Acórdãos STA

Acórdão do Supremo Tribunal Administrativo
Processo:0232/09.6BELRS 0545/18
Data do Acordão:05/24/2023
Tribunal:2 SECÇÃO
Relator:ARAGÃO SEIA
Descritores:RECURSO DE REVISTA EXCEPCIONAL
NÃO ADMISSÃO DO RECURSO
Sumário:
Nº Convencional:JSTA000P31026
Nº do Documento:SA2202305240232/09
Data de Entrada:03/20/2023
Recorrente:AT - AUTORIDADE TRIBUTÁRIA E ADUANEIRA
Recorrido 1:AA E OUTROS
Votação:UNANIMIDADE
Aditamento:
Texto Integral:
Acordam na Secção de Contencioso Tributário do Supremo Tribunal Administrativo:



A Fazenda Pública, recorrente, nos autos em cima e à margem identificados, nos quais é recorrido AA, notificada do acórdão proferido nos autos, com ele não se conformando, vem interpor recurso de revista, com fundamento em violação de lei substantiva, para o Supremo Tribunal Administrativo) nos termos do artigo 150° do CPTA.

Alegou, tendo concluído:
A) Quanto à questão de saber, para efeitos de reversão de dívida de sociedades comerciais contra o responsável subsidiário e, estando provada a gerência de direito, quais são os factos que se devem considerar como suficientes para se dar como provada a efectiva gerência, nos termos do n° 1 do art. 24° da LGT, tendo em conta que a AT, no caso concreto, até demonstra que a sociedade se obriga, perante terceiros, com a assinatura de dois sócios gerentes num universo de três gerentes, assim como demonstra que o mesmo também assinou documentos que vinculam a sociedade, designadamente perante a AT, para cumprimento de obrigações fiscais, verificam-se assim, os requisitos que permitem a interposição de recurso de revista para o STA, nos termos do art. 150° do CPTA.

**REGISTOS FORNECIDOS**
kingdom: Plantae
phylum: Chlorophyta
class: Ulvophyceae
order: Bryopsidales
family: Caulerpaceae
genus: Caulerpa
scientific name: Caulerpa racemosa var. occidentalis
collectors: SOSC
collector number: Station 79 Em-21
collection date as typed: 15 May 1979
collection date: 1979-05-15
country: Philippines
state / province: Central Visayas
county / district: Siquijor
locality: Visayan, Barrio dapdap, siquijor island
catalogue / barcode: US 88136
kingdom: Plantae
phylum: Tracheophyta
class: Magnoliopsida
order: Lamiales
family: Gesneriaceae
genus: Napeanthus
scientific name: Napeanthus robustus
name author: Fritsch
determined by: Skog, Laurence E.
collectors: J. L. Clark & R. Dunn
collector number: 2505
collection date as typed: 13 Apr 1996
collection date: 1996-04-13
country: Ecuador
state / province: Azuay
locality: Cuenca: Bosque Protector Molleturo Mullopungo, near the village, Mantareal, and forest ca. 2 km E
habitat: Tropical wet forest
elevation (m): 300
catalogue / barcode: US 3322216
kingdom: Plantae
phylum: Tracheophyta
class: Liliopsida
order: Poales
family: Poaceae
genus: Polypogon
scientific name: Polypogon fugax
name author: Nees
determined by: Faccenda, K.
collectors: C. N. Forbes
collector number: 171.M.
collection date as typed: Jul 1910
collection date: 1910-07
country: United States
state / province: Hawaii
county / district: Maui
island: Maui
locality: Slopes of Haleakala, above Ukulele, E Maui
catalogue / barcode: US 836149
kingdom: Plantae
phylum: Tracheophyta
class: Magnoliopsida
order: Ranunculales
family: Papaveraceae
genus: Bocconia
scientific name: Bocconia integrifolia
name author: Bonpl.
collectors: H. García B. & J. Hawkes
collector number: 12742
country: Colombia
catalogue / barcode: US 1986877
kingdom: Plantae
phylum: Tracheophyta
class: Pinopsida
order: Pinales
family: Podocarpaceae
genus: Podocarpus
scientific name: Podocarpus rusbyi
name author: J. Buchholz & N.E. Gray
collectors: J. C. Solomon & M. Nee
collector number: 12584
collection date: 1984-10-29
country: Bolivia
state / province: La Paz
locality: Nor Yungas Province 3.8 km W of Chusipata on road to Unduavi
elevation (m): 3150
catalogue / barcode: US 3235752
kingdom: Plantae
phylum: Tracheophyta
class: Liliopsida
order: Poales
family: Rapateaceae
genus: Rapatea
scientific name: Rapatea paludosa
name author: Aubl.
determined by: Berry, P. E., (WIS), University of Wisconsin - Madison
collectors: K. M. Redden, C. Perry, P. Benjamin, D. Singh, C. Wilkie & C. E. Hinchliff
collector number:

**LISTA DE EXERCÍCIOS**
(a) No acórdão, como foi decidida a votação?
(b) Prolonga o acórdão do Supremo Tribunal Administrativo a partir do ponto onde termina.
Os registos não entram em nada disto.

**RESPOSTAS**
(a) Por unanimidade.

(b)
B) Uma vez que, tal questão assume relevância jurídica ou social, aferida em termos da utilidade jurídica, com capacidade de expansão da controvérsia que ultrapasse os limites da situação singular, decorrendo da interposição do presente recurso a possibilidade da melhor aplicação do direito, tendo como escopo a uniformização do direito, dado que tal questão tem capacidade para se repetir num número indeterminado de casos futuros.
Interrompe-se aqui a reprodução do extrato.